■ TASK PROMPT ■
Rewrite the lines below with "common name" changed to "vernacular name" and nothing else altered.

■ RECORD LIST ■
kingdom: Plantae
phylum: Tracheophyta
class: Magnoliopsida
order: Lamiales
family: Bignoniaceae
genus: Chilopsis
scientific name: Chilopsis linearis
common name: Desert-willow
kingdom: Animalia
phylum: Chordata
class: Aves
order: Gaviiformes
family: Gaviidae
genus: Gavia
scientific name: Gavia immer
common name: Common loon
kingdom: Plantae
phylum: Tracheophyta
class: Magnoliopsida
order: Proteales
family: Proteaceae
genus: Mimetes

■ SOLUTION ■
kingdom: Plantae
phylum: Tracheophyta
class: Magnoliopsida
order: Lamiales
family: Bignoniaceae
genus: Chilopsis
scientific name: Chilopsis linearis
vernacular name: Desert-willow
kingdom: Animalia
phylum: Chordata
class: Aves
order: Gaviiformes
family: Gaviidae
genus: Gavia
scientific name: Gavia immer
vernacular name: Common loon
kingdom: Plantae
phylum: Tracheophyta
class: Magnoliopsida
order: Proteales
family: Proteaceae
genus: Mimetes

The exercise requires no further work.